Fotoarchiv Gade

Hans Martin Sewcz

Konzeptkünstler und Fotograf

2022 - Text: Thomas Gade

Hans Martin Sewcz, 1955 geb, in Halle, wuchs in der DDR auf. Von 1978 bis 1981 studierte er an der Hochschule für Grafik und Buchkunst in Leipzig und schloss als Diplom-Fotografiker ab. Aus der Verwandtschaft erhielt er nach dem erfolgreichen Studienabschluss eine Nikon FE. Das war eine aus Japan stammende Spiegelreflexkamera für den Kleinbildfilm. Zuvor fotografierte er mit Kameras von Praktika. Zu DDR-Zeiten belichtete er hauptsächlich Schwarzweißfilm von ORWO.

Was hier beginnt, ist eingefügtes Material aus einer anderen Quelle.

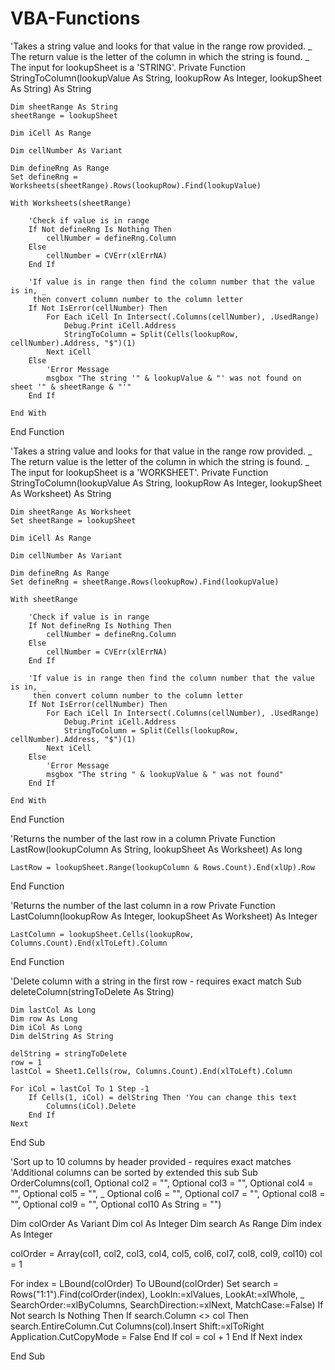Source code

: # VBA-Functions


'Takes a string value and looks for that value in the range row provided. _
 The return value is the letter of the column in which the string is found. _
 The input for lookupSheet is a 'STRING'.
Private Function StringToColumn(lookupValue As String, lookupRow As Integer, lookupSheet As String) As String

    Dim sheetRange As String
    sheetRange = lookupSheet

    Dim iCell As Range
    
    Dim cellNumber As Variant
    
    Dim defineRng As Range
    Set defineRng = Worksheets(sheetRange).Rows(lookupRow).Find(lookupValue)
    
    With Worksheets(sheetRange)

        'Check if value is in range
        If Not defineRng Is Nothing Then
            cellNumber = defineRng.Column
        Else
            cellNumber = CVErr(xlErrNA)
        End If
        
        'If value is in range then find the column number that the value is in, _
         then convert column number to the column letter
        If Not IsError(cellNumber) Then
            For Each iCell In Intersect(.Columns(cellNumber), .UsedRange)
                Debug.Print iCell.Address
                StringToColumn = Split(Cells(lookupRow, cellNumber).Address, "$")(1)
            Next iCell
        Else
            'Error Message
            msgbox "The string '" & lookupValue & "' was not found on sheet '" & sheetRange & "'"
        End If
        
    End With
    
End Function

'Takes a string value and looks for that value in the range row provided. _
 The return value is the letter of the column in which the string is found. _
 The input for lookupSheet is a 'WORKSHEET'.
Private Function StringToColumn(lookupValue As String, lookupRow As Integer, lookupSheet As Worksheet) As String

    Dim sheetRange As Worksheet
    Set sheetRange = lookupSheet

    Dim iCell As Range
    
    Dim cellNumber As Variant
    
    Dim defineRng As Range
    Set defineRng = sheetRange.Rows(lookupRow).Find(lookupValue)
    
    With sheetRange

        'Check if value is in range
        If Not defineRng Is Nothing Then
            cellNumber = defineRng.Column
        Else
            cellNumber = CVErr(xlErrNA)
        End If
        
        'If value is in range then find the column number that the value is in, _
         then convert column number to the column letter
        If Not IsError(cellNumber) Then
            For Each iCell In Intersect(.Columns(cellNumber), .UsedRange)
                Debug.Print iCell.Address
                StringToColumn = Split(Cells(lookupRow, cellNumber).Address, "$")(1)
            Next iCell
        Else
            'Error Message
            msgbox "The string " & lookupValue & " was not found"
        End If
        
    End With
    
End Function

'Returns the number of the last row in a column 
Private Function LastRow(lookupColumn As String, lookupSheet As Worksheet) As long

    LastRow = lookupSheet.Range(lookupColumn & Rows.Count).End(xlUp).Row

End Function

'Returns the number of the last column in a row 
Private Function LastColumn(lookupRow As Integer, lookupSheet As Worksheet) As Integer

    LastColumn = lookupSheet.Cells(lookupRow, Columns.Count).End(xlToLeft).Column
    
End Function

'Delete column with a string in the first row - requires exact match
Sub deleteColumn(stringToDelete As String)

    Dim lastCol As Long
    Dim row As Long
    Dim iCol As Long
    Dim delString As String
    
    delString = stringToDelete
    row = 1
    lastCol = Sheet1.Cells(row, Columns.Count).End(xlToLeft).Column
    
    For iCol = lastCol To 1 Step -1
        If Cells(1, iCol) = delString Then 'You can change this text
            Columns(iCol).Delete
        End If
    Next
End Sub

'Sort up to 10 columns by header provided - requires exact matches
'Additional columns can be sorted by extended this sub
Sub OrderColumns(col1, Optional col2 = "", Optional col3 = "", Optional col4 = "", Optional col5 = "", _
Optional col6 = "", Optional col7 = "", Optional col8 = "", Optional col9 = "", Optional col10 As String = "")

Dim colOrder As Variant
Dim col As Integer
Dim search As Range
Dim index As Integer
    
colOrder = Array(col1, col2, col3, col4, col5, col6, col7, col8, col9, col10)
col = 1

For index = LBound(colOrder) To UBound(colOrder)
    Set search = Rows("1:1").Find(colOrder(index), LookIn:=xlValues, LookAt:=xlWhole, _
        SearchOrder:=xlByColumns, SearchDirection:=xlNext, MatchCase:=False)
    If Not search Is Nothing Then
        If search.Column <> col Then
            search.EntireColumn.Cut
            Columns(col).Insert Shift:=xlToRight
            Application.CutCopyMode = False
        End If
    col = col + 1
    End If
Next index

End Sub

Schon früh störte den angehenden Künstler die Enge der DDR. Westliche Künstler und ihre Möglichkeiten inspirierten ihn. Deshalb beantragte er 1983 die Ausreise in den Westen, die ihm dreieinhalb Jahre später, 1987, bewilligt wurde.


1980. Russland. Mokau. Im GUM. Hans Martin Sewcz sitzt an der Kante des Brunnens und ißt ein Eis.

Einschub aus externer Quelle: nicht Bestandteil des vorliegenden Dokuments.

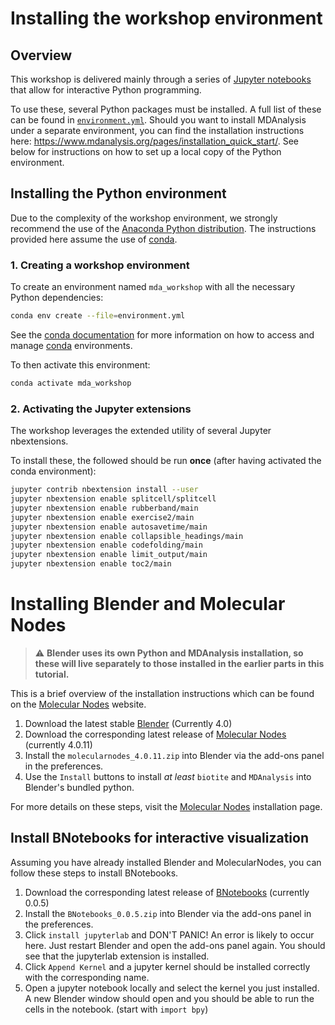 # Installing the workshop environment

## Overview

This workshop is delivered mainly through a series of [Jupyter notebooks][1]
that allow for interactive Python programming.

To use these, several Python packages must be installed. A full list of these
can be found in [`environment.yml`](environment.yml). 
Should you want to install MDAnalysis under a separate environment, you can find the installation instructions here: https://www.mdanalysis.org/pages/installation_quick_start/.
See below for instructions on how to set up a local copy of the Python environment.

## Installing the Python environment

Due to the complexity of the workshop environment, we strongly recommend the
use of the [Anaconda Python distribution][2]. The instructions provided here
assume the use of [conda][3].

### 1. Creating a workshop environment

To create an environment named `mda_workshop` with all the necessary
Python dependencies:

```bash
conda env create --file=environment.yml
```

See the [conda documentation][4] for more information on how to access and
manage [conda][3] environments.

To then activate this environment:

```bash
conda activate mda_workshop
```

### 2. Activating the Jupyter extensions

The workshop leverages the extended utility of several Jupyter nbextensions.

To install these, the followed should be run **once** (after having activated
the conda environment):

```bash
jupyter contrib nbextension install --user
jupyter nbextension enable splitcell/splitcell
jupyter nbextension enable rubberband/main
jupyter nbextension enable exercise2/main
jupyter nbextension enable autosavetime/main
jupyter nbextension enable collapsible_headings/main
jupyter nbextension enable codefolding/main
jupyter nbextension enable limit_output/main
jupyter nbextension enable toc2/main
```

# Installing Blender and Molecular Nodes

> :warning: **Blender uses its own Python and MDAnalysis installation, so these will live separately to those installed in the earlier parts in this tutorial.**
> 
This is a brief overview of the installation instructions which can be found on the [Molecular Nodes][5] website.

1. Download the latest stable [Blender][6] (Currently 4.0)
2. Download the corresponding latest release of [Molecular Nodes][7] (currently 4.0.11)
3. Install the `molecularnodes_4.0.11.zip` into Blender via the add-ons panel in the preferences.
4. Use the `Install` buttons to install _at least_ `biotite` and `MDAnalysis` into Blender's bundled python.

For more details on these steps, visit the [Molecular Nodes][5] installation page.

## Install BNotebooks for interactive visualization

Assuming you have already installed Blender and MolecularNodes, you can follow these steps to install BNotebooks.

1. Download the corresponding latest release of [BNotebooks][8] (currently 0.0.5)
2. Install the `BNotebooks_0.0.5.zip` into Blender via the add-ons panel in the preferences.
3. Click `install jupyterlab` and DON'T PANIC! An error is likely to occur here. Just restart Blender and open the add-ons panel again. You should see that the jupyterlab extension is installed.
4. Click `Append Kernel` and a jupyter kernel should be installed correctly with the corresponding name.
5. Open a jupyter notebook locally and select the kernel you just installed. A new Blender window should open and you should be able to run the cells in the notebook. (start with `import bpy`)


[1]: https://jupyter-notebook.readthedocs.io/en/stable/
[2]: https://docs.anaconda.com/anaconda/install/
[3]: https://conda.io/projects/conda/en/latest/index.html
[4]: https://docs.conda.io/projects/conda/en/latest/user-guide/getting-started.html?highlight=conda%20activate#managing-environments
[5]: https://bradyajohnston.github.io/MolecularNodes/installation.html
[6]: https://www.blender.org/download/
[7]: https://github.com/BradyAJohnston/MolecularNodes/releases/
[8]: https://github.com/BradyAJohnston/BNotebooks/releases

Trotz seines Ausreiseantrags erhält Sewcz als freiberuflicher Journalist Fotoaufträge. Um an sie zu gelangen, benötigt er eine Steuernummer, die ihm durch Empfehlung eines in der DDR bekannten Fotografen, Arno Fischer, gewährt wird.

Für die VEB Florena, die Produkte zur Körperpflege herstellt, erstellt Sewcz Werbeaufnahmen und erhält für die Aufnahmeserie 8000 Mark. Eine Menge Geld in der DDR. Außerdem ergatterte er diverse Aufträge aus Museen, die ebenfalls gut bezahlt werden und kann sich bei Knappheit aber auch auf die Unterstützung seiner Familie verlassen.

1987 darf er die DDR verlassen. Seine Schwester schickt ihm zehn Weinkisten, die mit seinen Fotos und Belegen seiner Arbeiten gefüllt sind. Sie übergibt sie dem Zoll, der die Weiterleitung an dem in Westberlin lebenden Sewcz organisiert.

Den ersten Tag nach der Umsiedlung in den Westen verbringt er im Notaufnahmelager, das üblicherweise die Anlaufstelle für ausgereiste DDR-Bürger ist. Rasch kann er ein Zimmer in einer Kreuzberger Wohnung anmieten, in der außer ihm noch eine Frau mit zwei Kindern lebt.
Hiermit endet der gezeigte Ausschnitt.